La théologie vécue est la théologie qui nous arrive, dont on fait l’expérience, que l’on vit et que l’on éprouve. C’est la théologie qui soutient le quotidien, qui est présente lors des climax de la vie et qui aide à interpréter la vie, à la poser dans une nouvelle lumière. Mais c’est aussi la théologie qui reste là, dans l’obscurité la plus profonde, dans la dépression et la solitude, qui est plus que le simple désespoir. Elle peut être une lumière qui brille dans l’obscurité, bornée et opiniâtre (Jn 1,5), même là où ne la sent, ni ne la voit. Elle est accessible là où la vie est à son plus bas, dans la plainte et dans la doute. Elle ressemble à une promesse : toutes nos émotions, notre propres obscurité ou notre propre sentiment de bonheur n’ont pas le dernier mot. Derrière ce que l’on peut percevoir ou faire de manière toute humaine, a lieu un changement de perspective à la faveur de la vie.

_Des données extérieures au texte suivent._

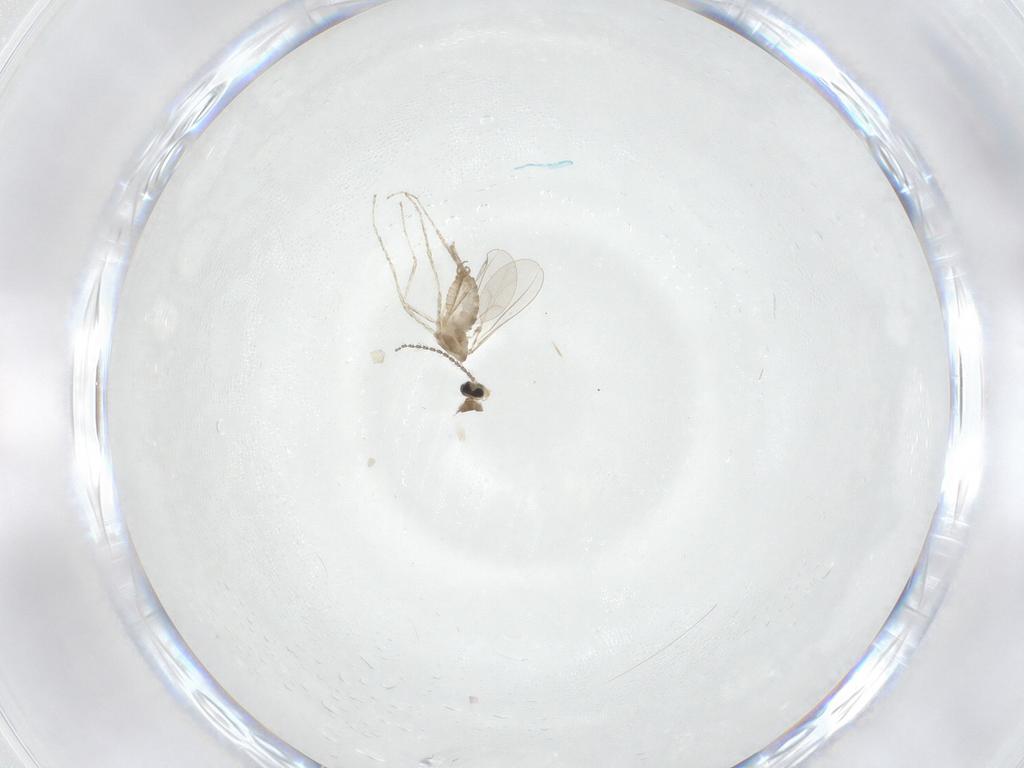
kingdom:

La théologie vécue est la théologie qui, dans le quotidien, doit se mettre au service de la vie et la favoriser. Elle évolue toujours un peu avec les expériences et fait expérimenter de nouvelles interprétations au travers de la vie. En même temps, c’est la vie qui est toujours interprétée à neuf par la théologie vécue. Dans la vie quotidienne, la théologie vécue a toujours besoin d’être interprétée, comparable à la recherche d’une expression, d’un langage et d’une résonance. Elle ne devient visible que dans une vie vécue.
Cette programmatique est relationnelle. Elle a besoin de vis-à-vis, que ce soit dans l’espace numérique ou analogique. La théologie vécue a besoin d’être encouragée pour être visibilisée, et elle a besoin de l’accompagnement herméneutique d’autres prêtres et prêtresses, et dans l’idéal, de l’accompagnement d’une théologie pastorale de l’empowerment. Dans un espace de résonance relationnel, c’est une productivité théologique autonome qui devient visible : par le fait de penser, de poser des questions en retour, de réajuster le cadre, de consoler et de prier.
Cette théologie vécue est une suivance en recherche, et nécessité un accompagnement qui est lui-même en recherche – non un docte savoir (Wissende Belehrung).